QoS - Tail Drop

When applying various QoS mechanisms on networks, the term "tail drop" refers to a particular behavior of how newly arriving packets are handled.

  1. Basic Concept: Tail drop occurs in network devices, like routers and switches, when their data buffers become full. These buffers temporarily hold packets before they are forwarded to their next destination.
  2. Behavior: When the buffer is full and new packets arrive, the packets at the "tail" of the queue (the most recently arrived packets) are dropped. This is because there is no space left in the buffer to accommodate them.
  3. Impact on Traffic: Tail drop can lead to TCP synchronization and global synchronization issues. TCP synchronization occurs when multiple TCP flows reduce their transmission rates in response to packet loss, and then increase their rates again in unison, leading to a cyclical pattern of congestion and packet loss.
  4. In combination with QoS mechanisms: Tail drop if implemented alone is a more passive and less sophisticated method of dealing with congestion. However, the phenomenon may also occur when other QoS techniques are applied like shaping and queuing. Shaping controls the rate of traffic entering the network buffering excess traffic, while various different queuing techniques prioritize traffic to manage congestion more effectively. Tail drop may still occur in these cases if the excess traffic is extensive and available buffers are full.
  5. Alternatives: To address the limitations of tail drop, more advanced queue management algorithms like Random Early Detection (RED) or Weighted Random Early Detection (WRED) are used.

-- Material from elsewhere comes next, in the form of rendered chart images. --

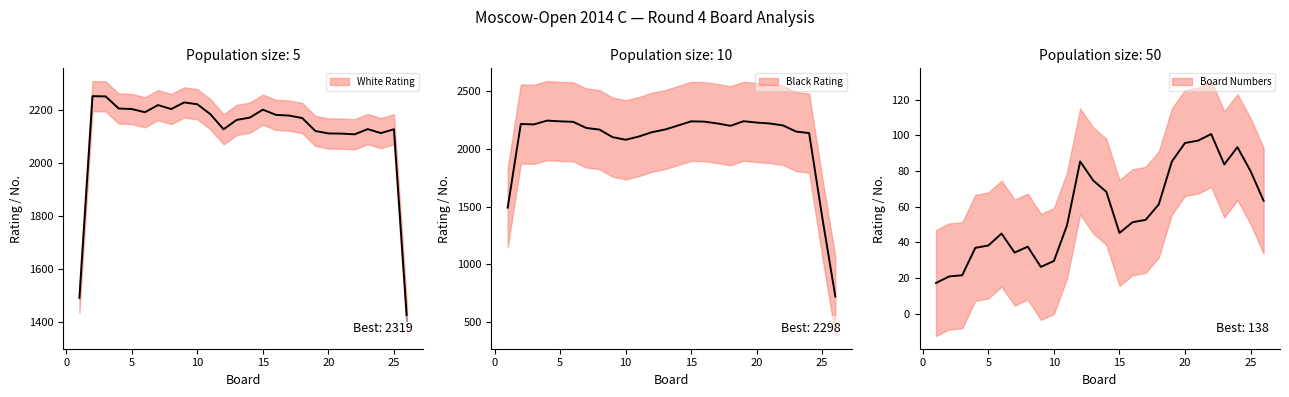

Which series has the widest spread of values?

Black Rating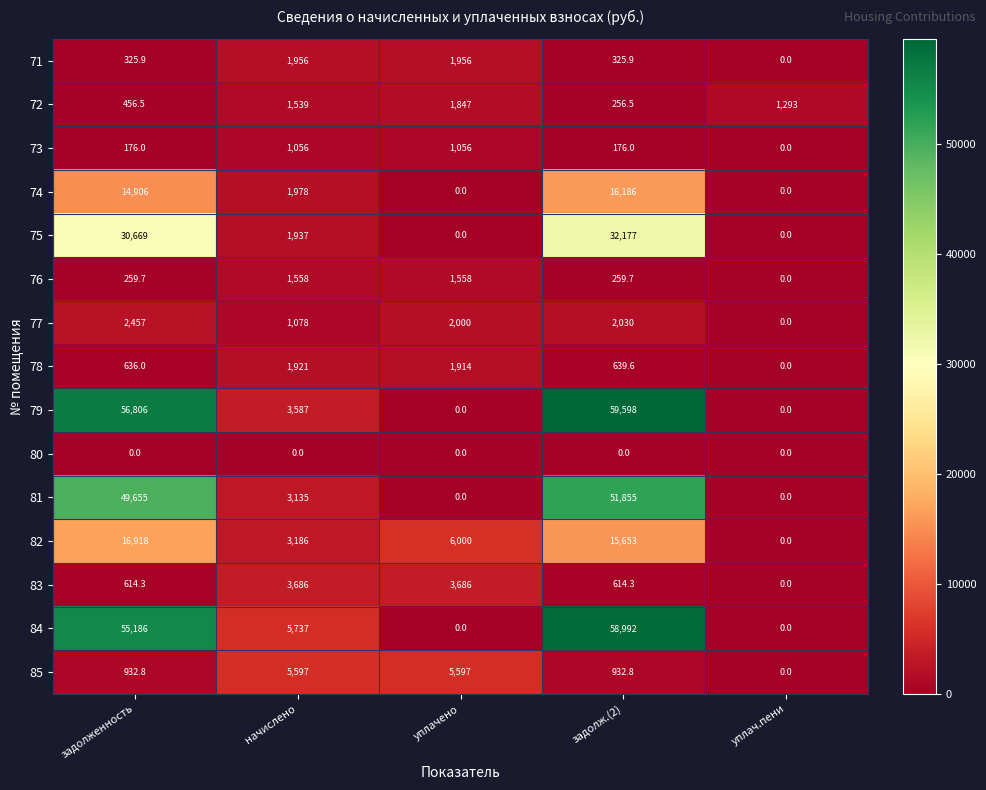

What is the greatest value displayed?

59598.0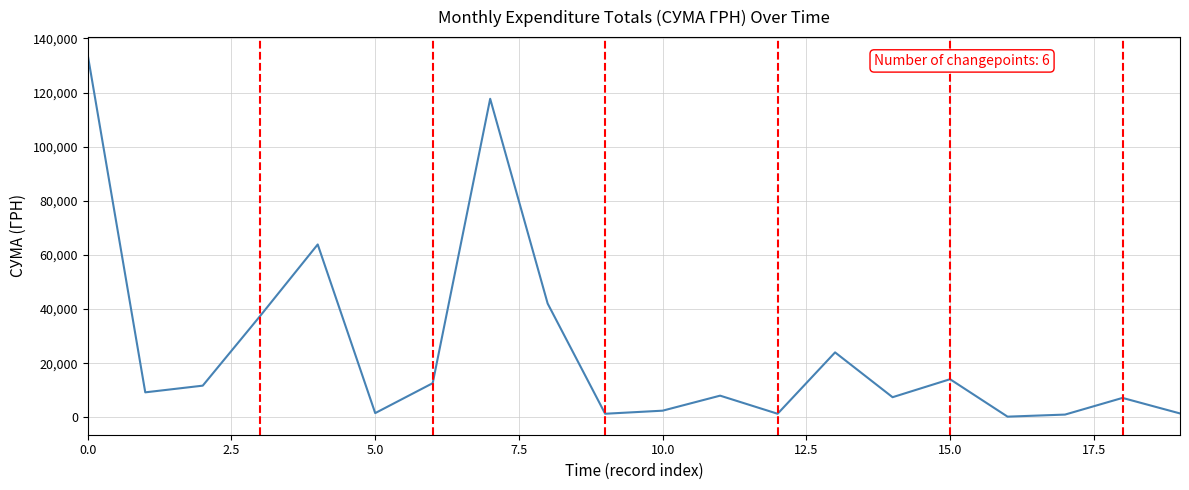

What is the maximum value shown in the chart?

133830.4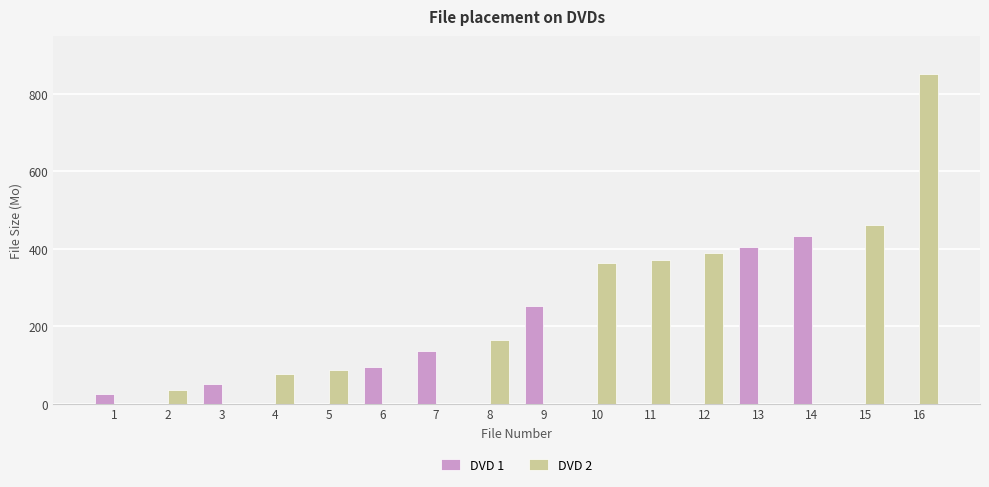

Which series changed the most between 3 and 13?

DVD 1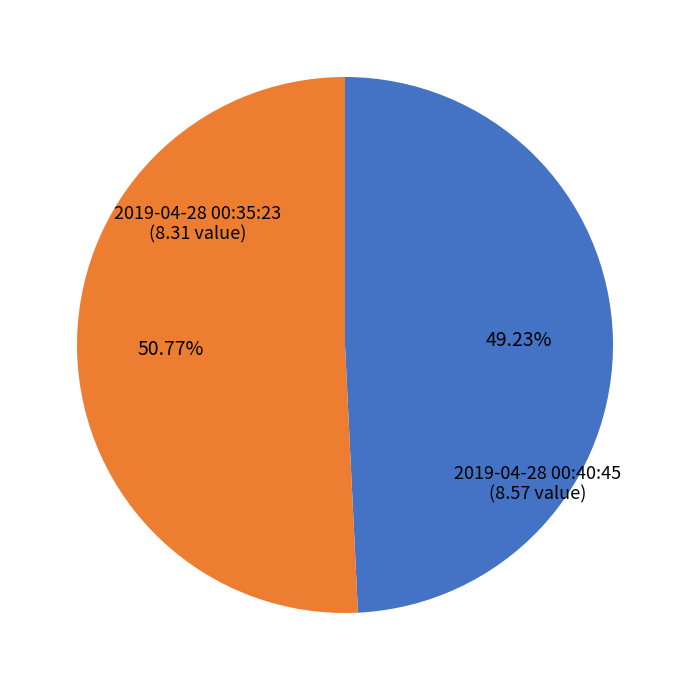

Is there a majority slice in this chart?

Yes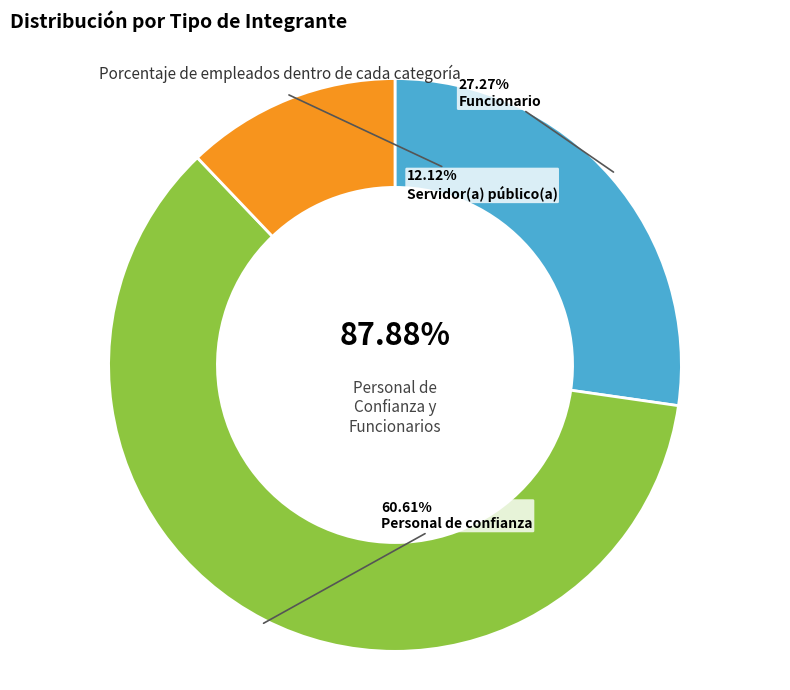

True or false: Funcionario accounts for 16% of the total.

False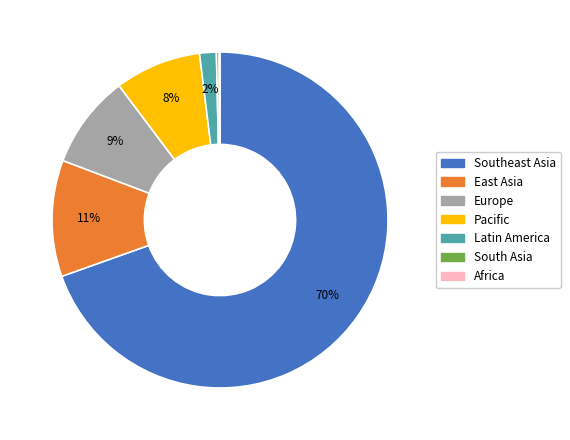

To the nearest percent, what is the average slice percentage?

14%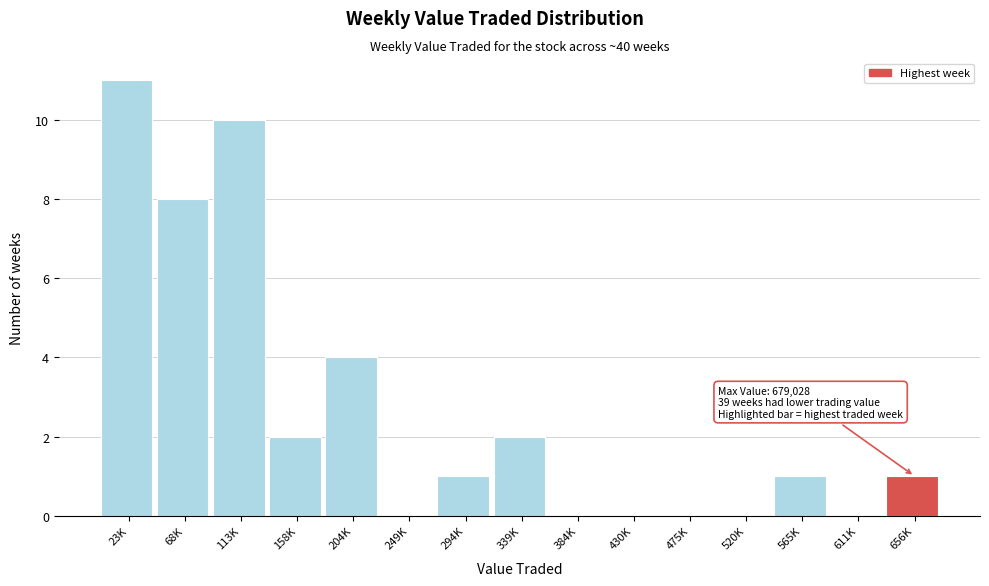

Reading left to right, extract all data points from this chart.

23K=11	68K=8	113K=10	158K=2	204K=4	249K=0	294K=1	339K=2	384K=0	430K=0	475K=0	520K=0	565K=1	611K=0	656K=1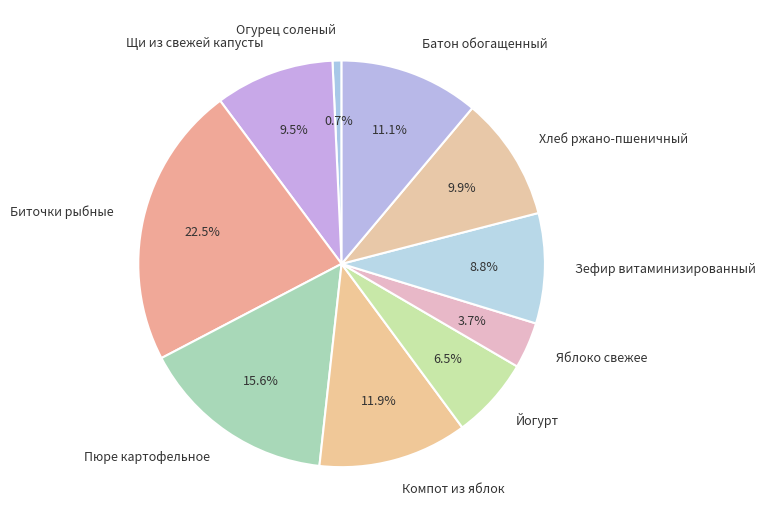

To the nearest percent, what is the average slice percentage?

10%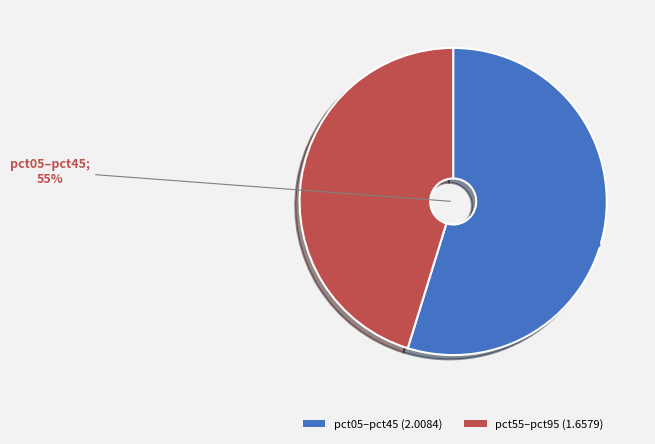

What is the ratio of the value at pct05–pct45 (2.0084) to the value at pct55–pct95 (1.6579)?

1.2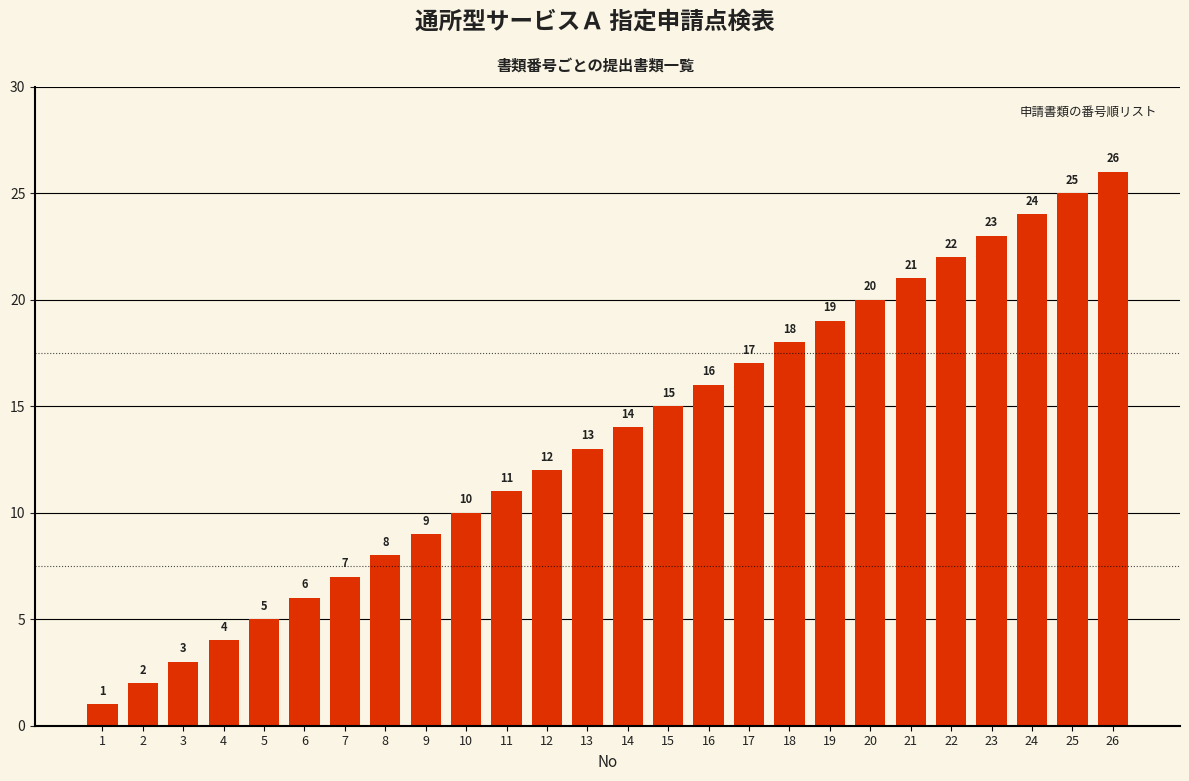

What is the change in value from 2 to 23?

+21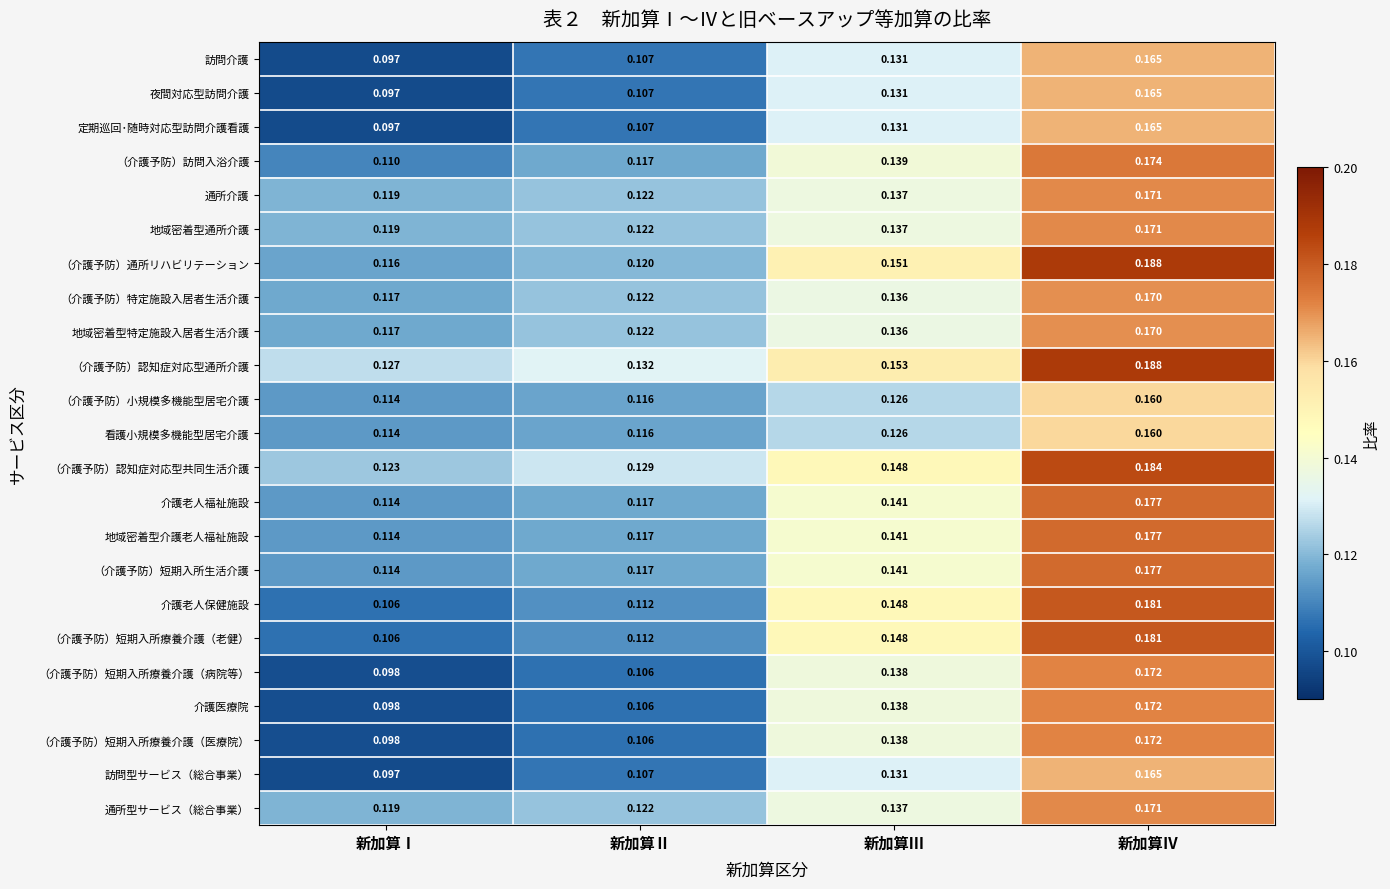

Which category has the highest value in the 地域密着型介護老人福祉施設 series?

新加算Ⅳ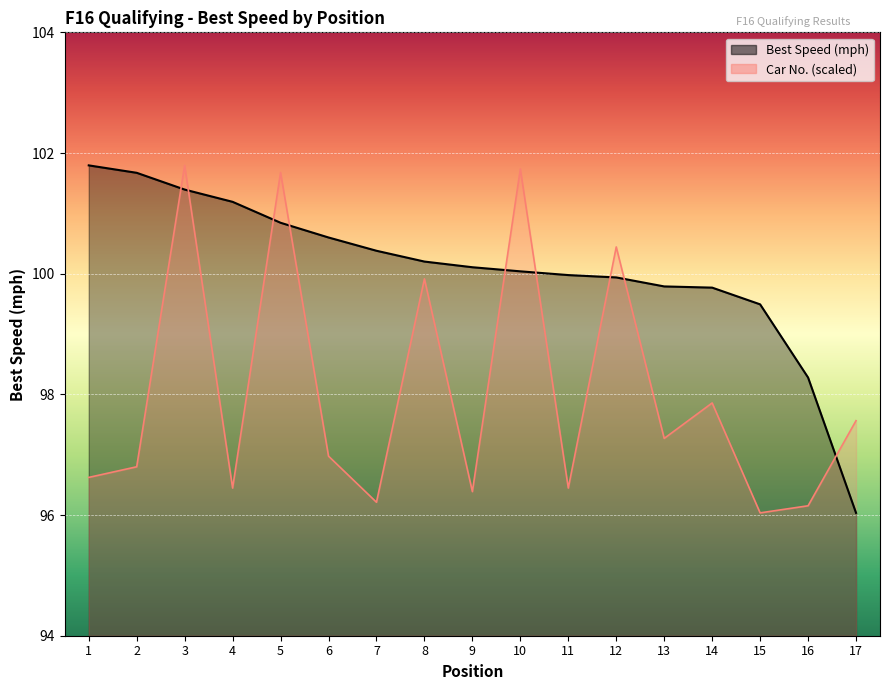

At which label does Best Speed reach its peak?

1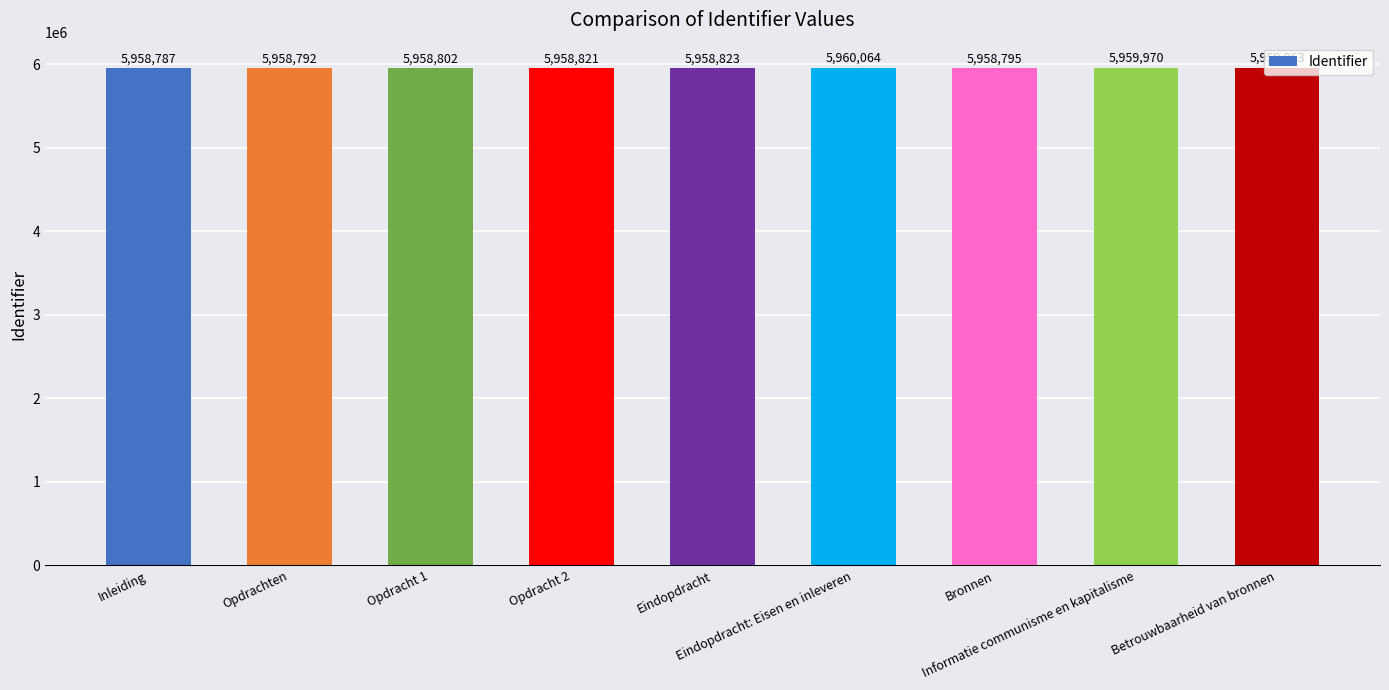

What is the sum of the values at Opdracht 2 and Opdracht 1?

11917623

These algorithms proactively manage buffer space and mitigate the issue of TCP synchronization by dropping packets before the buffer becomes completely full, based on certain criteria. Policing is another alternative which eliminates tail drop simply because any excess traffic is not buffered but immediately dropped.

Tail drop is a basic congestion management mechanism that drops the most recent packets when the buffer is full, potentially leading to issues like TCP synchronization in networks. More advanced techniques like RED and WRED are often preferred for better traffic management in scenarios where QoS is a significant concern.